AdAsia 2011: Changing agencies is no solution to business problems: Joseph Tripodi

By Ashwini Gangal , afaqs!, New Delhi | In Advertising | November 02, 2011
Joseph Tripodi, executive vice-president and chief marketing and commercial officer, The Coca-Cola Company addressed the press at AdAsia 2011.

On the morning of Day Two at AdAsia 2011, Joseph Tripodi, executive vice-president and chief marketing and commercial officer, The Coca-Cola Company, addressed select media representatives to chat about the company and its India plans in the near future.

Tripodi, whose job is to identify growth vectors in particular geographies, keep an eye on specific cultures, and ensure the capabilities to sustain the company in the long-term are in place, said that India is one of Coca-Cola's most important strategic markets across the dimensions of profit, productivity, planning, people and partnership.

Elaborating, Tripodi said, "We are very, very bullish, not only on urban India, but also on the rural regions." Specifically, he explained that the plan is to ensure that the product is easily available, affordable, the package is in the right size and the price points are right. Further, to optimise the supply chain is equally important; manufacturing must be brought closer to the people.

However, he added that one of the biggest opportunities for the company to cash in on is urbanisation. This is a reality in developing markets like China, Brazil and India. "When people move from rural to urban areas, their life becomes faster and mobility rises," he said, reiterating that this is part of the reason why India is a strategic market for Coca-Cola.

Tripodi then spoke about the importance of maintaining a fine balance between the global brand and local tastes. "Genius lies in the balance between global and local," Tripodi declared. He added that within this balance lies innovation, something that doesn't come with a secret formula, and is rather a tapestry of several different things like the product, the packaging, the equipment, and consumer engagement.

On a related note, Tripodi said, "In India, we will focus more on transactions than on total volumes; chasing total volumes was a mistake we made in the United States. We have learnt from that mistake and realised that we didn't have enough variety of price points, value and transactions because we focussed only on total volumes." Smaller, more affordable packing, he added, is the key to establish consumption of Coca-Cola as a habit (rather than a mere 'occasion-driven' soft drink).

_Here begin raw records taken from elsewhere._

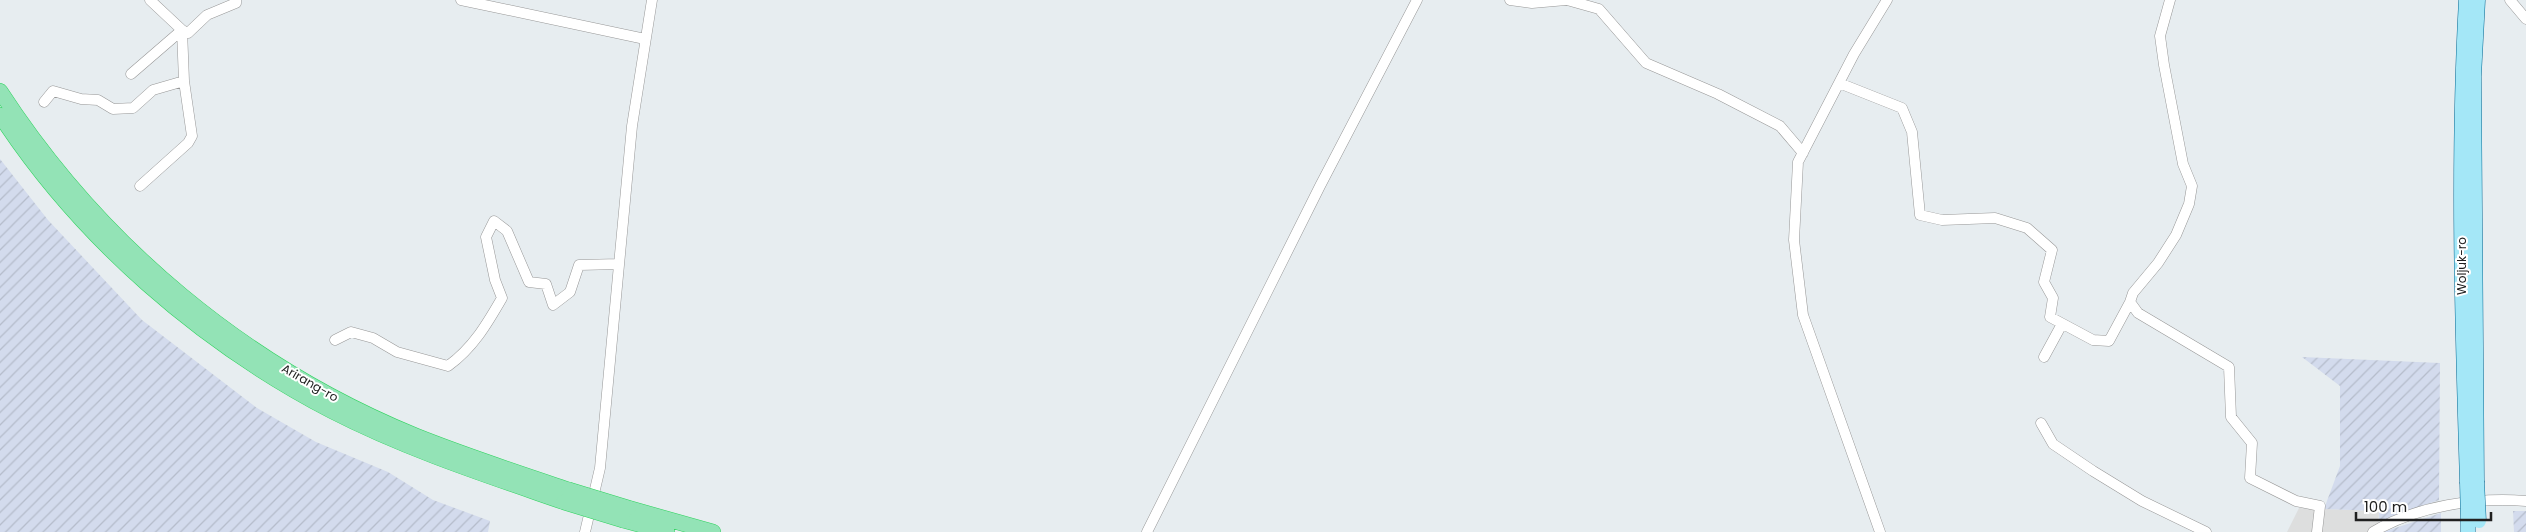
<svg xmlns="http://www.w3.org/2000/svg" width="2526" height="532" viewBox="0 0 2526 532" font-family="Poppins,sans-serif">
	<style>
		.residential { fill: #dddede }
		.farmland { fill: url(#farmland-furrows) }
		.lines { fill: none; stroke-linecap: round; stroke-linejoin: round }
		.minor-casing { stroke: #979797; stroke-width: 11 }
		.major-casing { stroke: #076a94; stroke-width: 15 }
		.highway-casing { stroke: #2fd35e; stroke-width: 16 }
		.minor { stroke: #fff; stroke-width: 10 }
		.major { stroke: #a4e7f7; stroke-width: 14 }
		.highway { stroke: #93e3b6; stroke-width: 15 }
		.major-bridge-casing { stroke: #076a94; stroke-width: 15; stroke-linecap: butt }
		.highway-bridge-casing { stroke: #2fd35e; stroke-width: 16; stroke-linecap: butt }
		.major-bridge { stroke: #a4e7f7; stroke-width: 14 }
		.highway-bridge { stroke: #93e3b6; stroke-width: 15 }
		.labels { text-anchor: middle; stroke-width: 4; stroke-linejoin: round; paint-order: stroke }
		.street-label { font-size: 12px; fill: #202020; stroke: #fff }
	</style>
	<defs>
		<pattern id="farmland-furrows" width="10" height="10" patternUnits="userSpaceOnUse" patternTransform="scale(1.25)"><rect width="10" height="10" fill="#d3dbed"/><path d="M-1 1l2-2M0 10L10 0M9 11l2-2" fill="none" stroke="#b5bccb"/></pattern>
	</defs>
	<rect width="100%" height="100%" fill="#e7edf0"/>
	<path class="residential" d="M2299 508 2379 511 2378 532H2287Z"/>
	<path class="farmland" d="M0 159 48 220 142 320 257 408 316 442 388 472 433 500 490 521 488 532H0Z
		M2302 357 2440 363 2439 500 2379 521V511L2324 509 2340 466V386Z
		M2526 511V532H2514L2513 511Z
		M2441 513V532H2383Z"/>
	<g class="lines">
		<g class="minor-casing">
			<path id="minor" d="M461 0 645 39
				M1510 0 1532 3 1566 0
				M1567 0 1599 9 1646 63 1718 94 1780 126 1803 153
				M2170 0 2160 36 2164 65 2183 164 2192 186 2189 204 2176 235 2158 263 2133 293 2130 302 2138 313 2229 367 2231 417 2252 443 2250 478 2296 501 2320 506 2317 532
				M2510 0 2526 19
				M131 74 182 30 188 33 207 15 236 3V0
				M1839 83 1902 108 1912 132 1920 215 1942 220 1995 218 2027 228 2052 250 2044 282 2053 298 2050 317 2093 340 2109 341 2130 302
				M44 102 53 91 81 99 98 100 113 109 133 108 153 90 184 81 182 30 150 0
				M140 186 188 143 192 136 184 81
				M335 340 351 332 373 338 397 352 448 366C473 348 487 324 502 298L495 280 486 237 494 221 507 231 529 282 546 284 553 305 570 292 579 265 619 264
				M2044 357 2062 324
				M2041 423 2053 444 2093 471 2142 501 2206 532
				M585 532 600 468 632 126 652 0
				M1147 532 1320 186 1417 0
				M1880 532 1803 315 1794 240 1798 162 1854 54 1887 0
				M2373 532C2416 506 2477 497 2526 501"/>
		</g>
		<g class="major-casing">
			<path id="major" d="M2466 0C2457 160 2462 322 2467 482
				M2477 481 2474 76 2478 0
				M2468 521V532"/>
		</g>
		<g class="highway-casing">
			<path id="highway" d="M0 91C101 246 245 366 416 436 466 456 518 473 569 490
				M0 115C81 239 201 343 332 411 406 449 486 475 564 502
				M628 508 713 532
				M623 520 667 532"/>
		</g>
		<use href="#minor" class="minor"/>
		<use href="#major" class="major"/>
		<use href="#highway" class="highway"/>
		<g class="major-bridge-casing">
			<path id="major-bridge" d="M2477 481 2479 521
				M2467 482 2468 521"/>
		</g>
		<g class="highway-bridge-casing">
			<path id="highway-bridge" d="M569 490 628 508
				M564 502 623 520"/>
		</g>
		<use href="#major-bridge" class="major-bridge"/>
		<use href="#highway-bridge" class="highway-bridge"/>
	</g>
	<g class="labels">
		<g class="street-label">
			<text transform="translate(2462 266) rotate(-90)" y="4">Woljuk-ro</text>
			<text transform="translate(310 383) rotate(30)" y="4">Arirang-ro</text>
		</g>
	</g>
	<path d="M2356 512v8h135v-8" fill="none" stroke="#202020" stroke-width="2.5"/>
	<text x="2364" y="512" font-size="15" fill="#202020" stroke="#ffffff" stroke-width="4" paint-order="stroke">100 m</text>
</svg>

Another key is to teach consumers about the drink's compatibility with certain types of Indian food. This can be achieved by sampling the product aggressively. "I'd rather be doing a lot of sampling programmes than just blasting out messages in a developing market. You have to have a mix between the intrinsic and extrinsic aspects of the product -- in a developing market, the intrinsic part is probably more important," Tripodi insisted, adding that doing so effectively is more art than science.

When will Coca-Cola introduce heath beverages in India? "In developing markets, we've noticed that people want calories -- they need sugar!" Tripodi answered. On a serious note, he hinted that perhaps the answer lies in advertising Diet Coke more. On the changing nature of the agency-client relationship and the dwindling span of time a client works with a particular agency, Tripodi spoke about the company's relationship with its ad agencies in India (McCann Erickson, for instance).

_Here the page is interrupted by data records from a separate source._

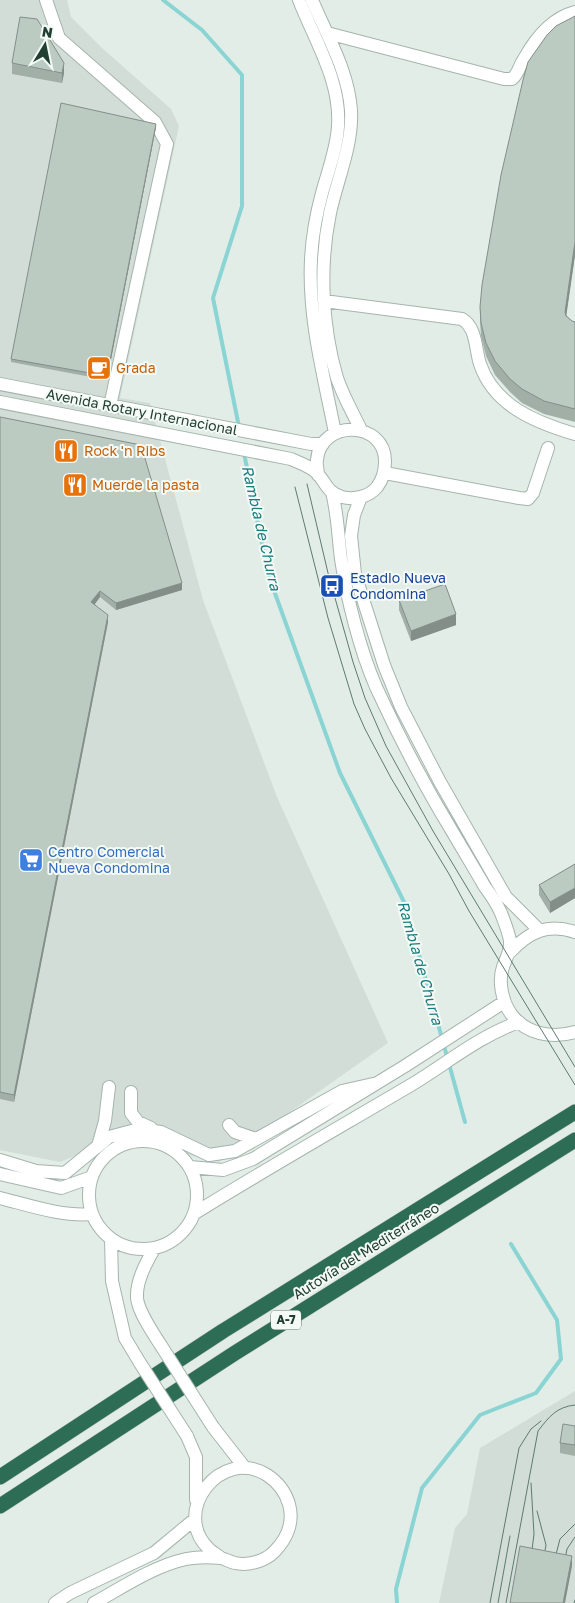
<svg xmlns="http://www.w3.org/2000/svg" width="575" height="1603" font-family="'Golos Text',sans-serif">
  <rect width="100%" height="100%" fill="#e3ede7"/>
  <path fill="#d1ddd6" d="M0 0H67L71 17 102 48 171 109 179 126 120 398 150 403 203 600 277 797 388 1043 219 1162 199 1158 147 1141 98 1146 60 1162 0 1150Z
    M575 1391V1603H439L455 1528 467 1514 480 1448Z"/>
  <g fill="none" stroke-linecap="round" stroke-linejoin="round">
    <path stroke="#8ad4d3" stroke-width="4" d="M163 0 202 30 242 75V206L213 298 239 427
      M244 453 268 574 340 773 405 904 465 1122
      M397 1603 396 1589 422 1488 480 1415 536 1393 561 1359 557 1320 511 1244"/>
    <defs>
      <path id="minor" d="M46 0 59 38 155 122 167 144 110 406
        M299 0C315 41 341 81 338 126 337 148 328 171 322 193 316 215 312 237 311 260 308 319 324 376 335 433
        M312 0C327 36 348 70 351 110 353 145 337 180 330 213 319 266 322 327 337 378 343 396 353 413 361 430
        M327 33 504 79H512C519 73 519 66 524 59 535 39 552 18 575 12
        M324 301 462 319C477 328 475 349 480 364 494 406 537 423 575 434
        M0 384 311 444H323
        M0 402 291 459C298 462 306 465 312 469 325 477 324 492 342 497 354 500 369 497 377 487 383 479 385 471 385 462 386 420 320 419 317 460 316 464 318 470 318 475
        M385 473 519 498 528 499 533 493 548 448
        M332 492C338 516 338 536 341 559 347 599 360 650 376 687 399 737 424 785 452 831 463 850 474 868 485 887 491 895 497 904 501 913 504 921 509 933 510 941 511 951 506 958 503 967 498 981 502 1001 511 1014 526 1034 552 1039 575 1032
        M361 497 354 515 351 536 355 574 384 665 401 707 440 782 506 897 539 930
        M510 952C529 932 547 923 575 932
        M131 1092V1113L138 1122 151 1128
        M229 1125 235 1132 256 1139
        M89 1195a54 54 0 1 1 108 0a54 54 0 1 1-108 0Z
        M98 1146 105 1121 109 1087
        M0 1160 36 1171 65 1173 109 1137 139 1129 161 1132 209 1155 235 1151 342 1091 373 1084
        M190 1167 223 1170 253 1159 405 1066 504 1002
        M0 1174 61 1188 92 1177
        M0 1198C28 1205 63 1217 92 1214
        M195 1213C266 1169 338 1128 411 1085 446 1064 479 1036 519 1022
        M111 1239 112 1281 125 1338 140 1363
        M154 1249C146 1263 136 1281 137 1298 138 1311 153 1333 160 1344
        M213 1427 245 1468
        M187 1436 196 1457V1500
        M55 1603 70 1593 154 1553 195 1519
        M94 1603C123 1587 154 1566 186 1559 196 1557 211 1557 221 1558 225 1559 230 1562 235 1563 248 1566 265 1561 274 1552 287 1539 294 1522 289 1504 285 1491 278 1482 267 1475 221 1446 170 1512 209 1549 212 1552 217 1555 221 1558"/>
      <path id="highway" d="M0 1477 223 1331 575 1112
        M0 1506 235 1353 575 1140"/>
    </defs>
    <use href="#minor" stroke="#a5b5ad" stroke-width="14"/>
    <use href="#highway" stroke="#c1c9c6" stroke-width="16"/>
    <use href="#minor" stroke="#fff" stroke-width="12"/>
    <use href="#highway" stroke="#2d6d55" stroke-width="15"/>
    <path stroke="#5d7b6e" stroke-width="1" d="M307 484 328 573 353 662 365 698 386 746 433 831 575 1067
      M295 487 328 618 354 704 365 729 391 778 449 874 469 911 575 1085
      M537 1511 546 1545 543 1561
      M531 1558 534 1534 531 1483
      M554 1562 560 1539 575 1524
      M564 1564 567 1549 575 1537
      M490 1603 519 1448 531 1429 541 1421
      M498 1603 510 1536
      M506 1603 538 1431C549 1417 556 1407 575 1405
      M574 1603 575 1600"/>
    <defs>
      <path id="minor-bridge" d="M160 1344 213 1427
        M140 1363 187 1436"/>
    </defs>
    <use href="#minor-bridge" stroke="#a5b5ad" stroke-width="14" stroke-linecap="butt"/>
    <use href="#minor-bridge" stroke="#fff" stroke-width="12"/>
  </g>
  <path fill="#a1afa7" d="M575 16V255L566 315 572 321 575 322V422L544 414 522 403 510 392 495 375 486 356 481 336 480 321V307Z
    M12 63 64 73 62 83 12 74Z
    M156 127 107 380 11 362V359Z
    M0 417 182 590 116 610 100 597 95 604 108 622 14 1102 0 1099Z
    M399 600 456 625 411 641 399 610Z
    M575 864V898L550 913 539 895V885Z
    M575 1426V1456L560 1453V1443Z"/>
  <path fill="#838e88" d="M64 63V73L62 83V73Z
    M156 124V127L107 380V376Z
    M575 242V255L565 325V312Z
    M182 583V590L116 610V603Z
    M100 591V597L91 609V602Z
    M456 614V625L411 641V631Z
    M108 615V622L14 1102V1095Z
    M575 888V898L550 913V902Z
    M572 1556V1566L565 1603H563Z"/>
  <path fill="#bbcbc2" stroke="#838e88" d="M575 16V242L565 312 566 316 572 321 575 322V409L544 401 522 389 510 379 495 361 486 343 481 323 480 307 482 285 501 175 523 80 528 62 547 35 556 26Z
    M20 17 37 19 64 63 62 73 12 63Z
    M61 103 156 124 107 376 11 359Z
    M0 417 141 445 182 583 116 603 100 591 91 602 108 615 14 1095 0 1092Z
    M445 584 456 614 411 631 399 600Z
    M575 864V888L550 902 539 885Z
    M563 1424 575 1426V1445L560 1443Z
    M520 1546 572 1556 563 1603H510Z"/>
  <defs>
    <symbol id="cafe-square" viewBox="-11 -11 22 22"><rect x="-9" y="-9" width="18" height="18" rx="4" fill="#e8710a" stroke="#f4faf6"/><path d="M-5.5-4.5H6V0H3Q3 3.5 0 3.5H-2.5Q-5.5 3.5-5.5 0ZM3-3.2v2h1.7v-2ZM-6 4.5H4V6H-6Z" fill="#fff"/></symbol>
    <symbol id="restaurant-square" viewBox="-11 -11 22 22"><rect x="-9" y="-9" width="18" height="18" rx="4" fill="#e8710a" stroke="#f4faf6"/><path d="M-5-6h1v4h1v-4h1v4h1v-4h1v5L-1.5 .5V6h-2V.5L-5-1ZM5-6V6H3V1.5H1.5Q1.5-4 5-6Z" fill="#fff"/></symbol>
    <symbol id="bus-square" viewBox="-11 -11 22 22"><rect x="-9" y="-9" width="18" height="18" rx="4" fill="#1a4fb4" stroke="#f4faf6"/><path d="M-5-6H5V4H4V6H2V4H-2V6H-4V4H-5ZM-3.5-4V0h7V-4ZM-3.5 1.2v1.5H-2V1.2ZM2 1.2v1.5H3.5V1.2Z" fill="#fff"/></symbol>
    <symbol id="supermarket-square" viewBox="-11 -11 22 22"><rect x="-9" y="-9" width="18" height="18" rx="4" fill="#3f7fe0" stroke="#f4faf6"/><path d="M-6-5.5h2.5l.6 2H6L4.5 2H-2.5L-4.4-4H-6ZM-1.5 3.2a1.3 1.3 0 1 0 .1 0ZM3 3.2a1.3 1.3 0 1 0 .1 0Z" fill="#fff"/></symbol>
  </defs>
  <g fill-rule="evenodd">
    <use href="#cafe-square" x="85" y="354" width="28" height="28"/>
    <use href="#restaurant-square" x="52" y="437" width="28" height="28"/>
    <use href="#restaurant-square" x="61" y="471" width="28" height="28"/>
    <use href="#bus-square" x="318" y="572" width="28" height="28"/>
    <use href="#supermarket-square" x="17" y="846" width="28" height="28"/>
  </g>
  <g text-anchor="middle" stroke-width="4" stroke-linejoin="round" paint-order="stroke">
    <rect fill="#f4faf6" stroke="#61776e" stroke-width="1" x="271" y="1310.5" width="30" height="19" rx="4"/>
    <g font-size="12" font-weight="bold" fill="#223f33">
      <text x="286" y="1324">A-7</text>
    </g>
    <g font-size="14" fill="#c56008" stroke="#f4faf6" text-anchor="start">
      <text x="116" y="373">Grada</text>
      <text x="84" y="456">Rock 'n Ribs</text>
      <text x="92" y="490">Muerde la pasta</text>
    </g>
    <g font-size="14" fill="#223f33" stroke="#f4faf6">
      <text transform="translate(142 412) rotate(11)" y="5">Avenida Rotary Internacional</text>
      <text transform="translate(366 1251) rotate(-32)" y="5">Autovía del Mediterráneo</text>
    </g>
    <g font-size="14" fill="#164399" stroke="#f4faf6" text-anchor="start">
      <text x="350" y="583">Estadio Nueva<tspan x="350" dy="16">Condomina</tspan></text>
    </g>
    <g font-size="14" fill="#366cbe" stroke="#f4faf6" text-anchor="start">
      <text x="48" y="857">Centro Comercial<tspan x="48" dy="16">Nueva Condomina</tspan></text>
    </g>
    <g font-size="15" font-style="italic" fill="#1a7d7d" stroke="#f4faf6">
      <text transform="translate(261 528) rotate(77)" y="5">Rambla de Churra</text>
      <text transform="translate(420 963) rotate(74)" y="5">Rambla de Churra</text>
    </g>
  </g>
  <g transform="translate(45 45) rotate(10)" stroke="#f4faf6" stroke-width="4" paint-order="stroke">
  <path d="M0-4L9 19L0 12L-9 19Z" fill="#223f33"/>
  <text y="-8" font-size="14" font-weight="bold" text-anchor="middle" fill="#223f33">N</text>
  </g>
</svg>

"I think it is naïve to believe that a company's business problem can be solved by changing the agency. All business problems needn't be linked to a communication issue," he added. He went on to say that to view the agency as a partner rather than as a mere vendor or supplier is crucial.

As regards the issue of sustainability in India, Tripodi shared that water-related projects (related to irrigation, availability of water and drinking water in schools) are the centre of the company's focus.

He concluded that though the general focus is on being disruptive in consumer engagement, and being "media platform-agnostic" is ideal, digital media does form an integral part of the brand's communication in the days ahead.